**Task:**
Copy all of the items below word for word, and leave the pictures out of your copy.
═══ Records shown
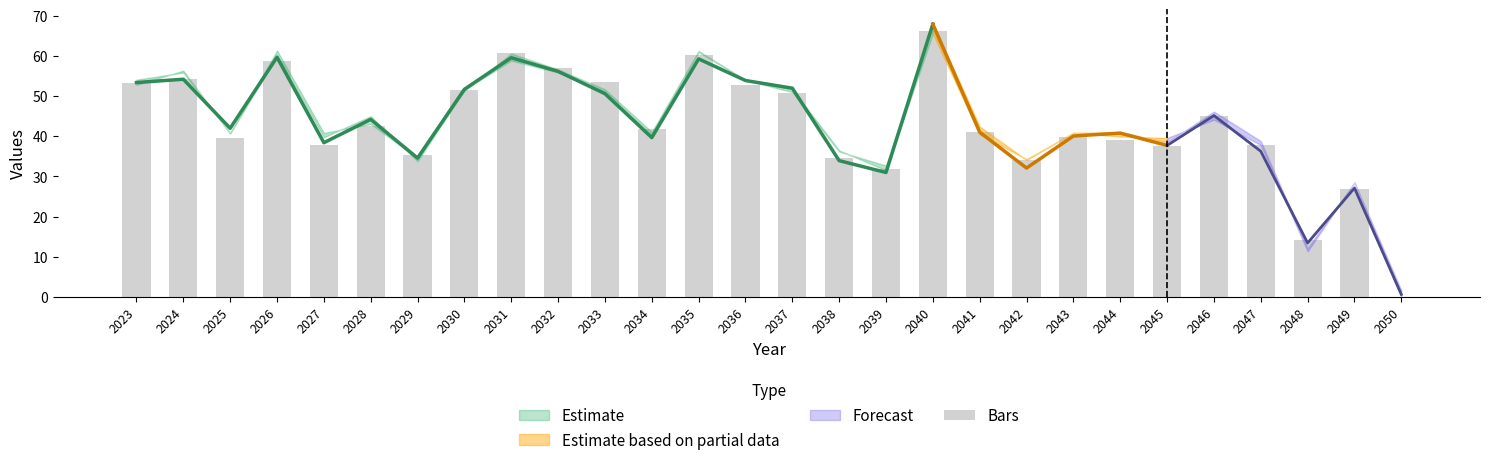

What is the ratio of the value at 2030 to the value at 2024?

0.9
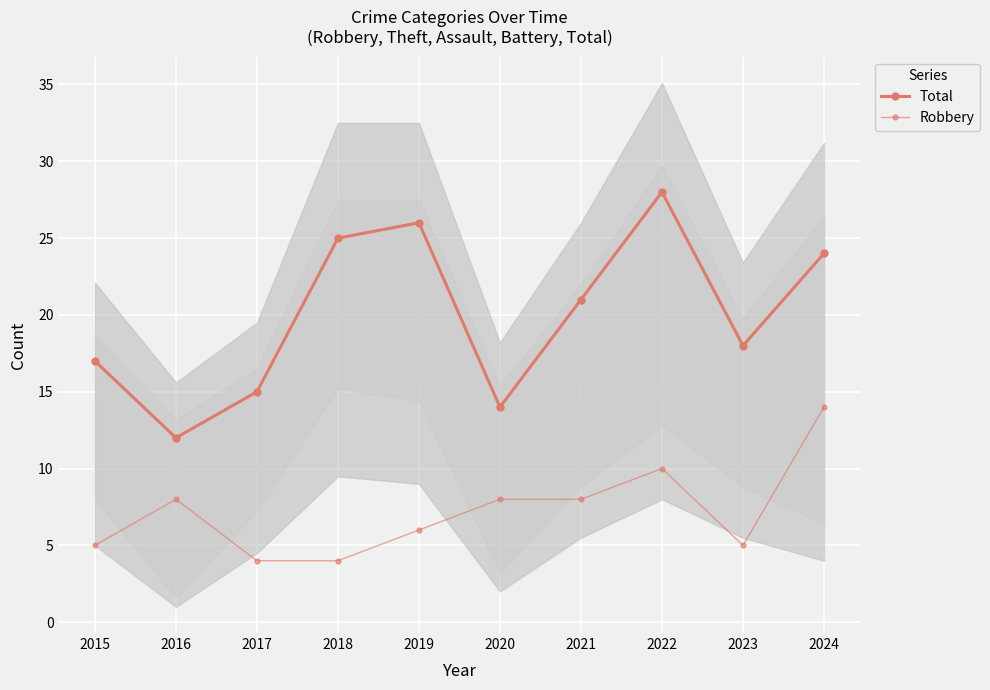

At which label is Total closest to 20?

2021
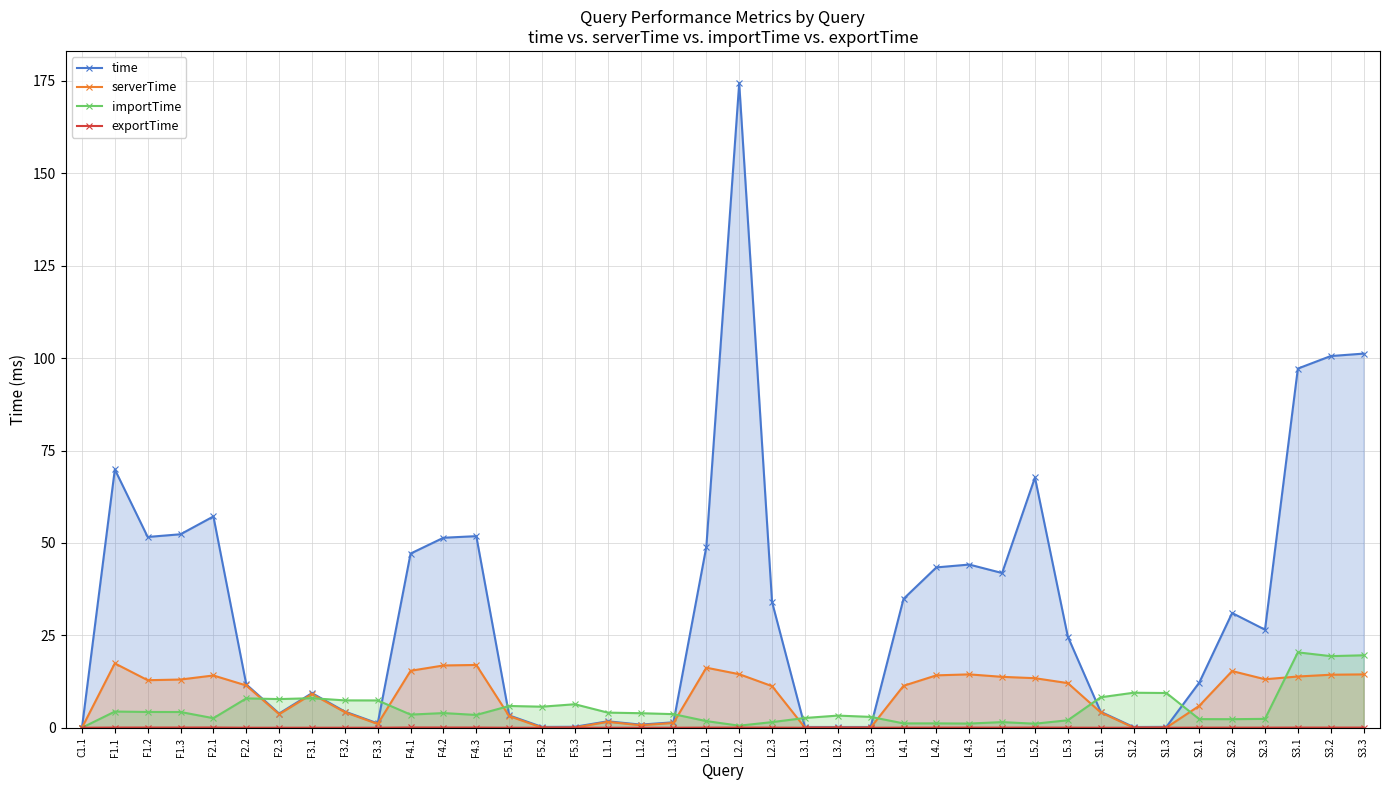

Which category has the lowest value in the time series?

C1.1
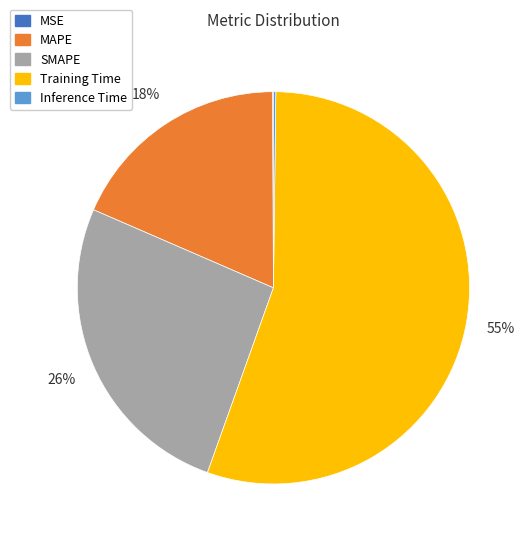

What percentage is the MAPE slice, to the nearest percent?

18%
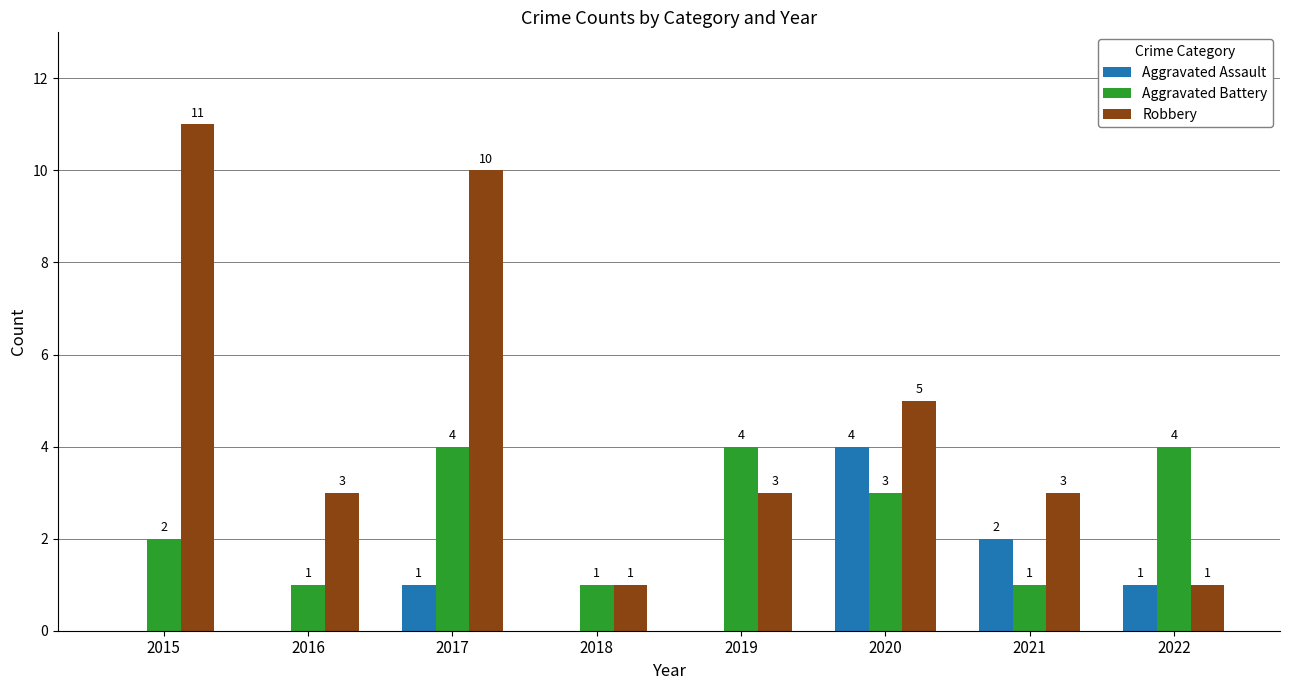

How many distinct data groups are displayed?

3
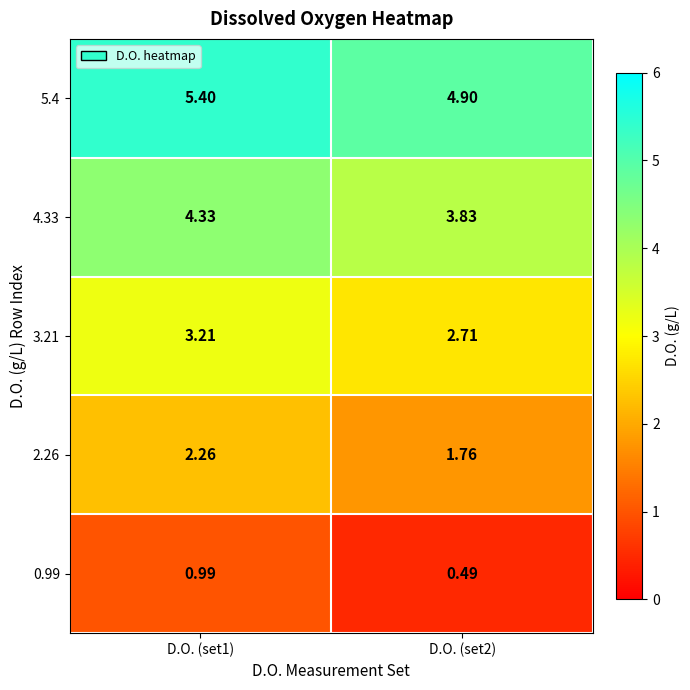

What is the total value across all series at D.O. (set1)?

16.2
══════
**Result of the task:**
What is the ratio of the value at 2030 to the value at 2024?

0.9

At which label is Total closest to 20?

2021

Which category has the lowest value in the time series?

C1.1

What percentage is the MAPE slice, to the nearest percent?

18%

How many distinct data groups are displayed?

3

What is the total value across all series at D.O. (set1)?

16.2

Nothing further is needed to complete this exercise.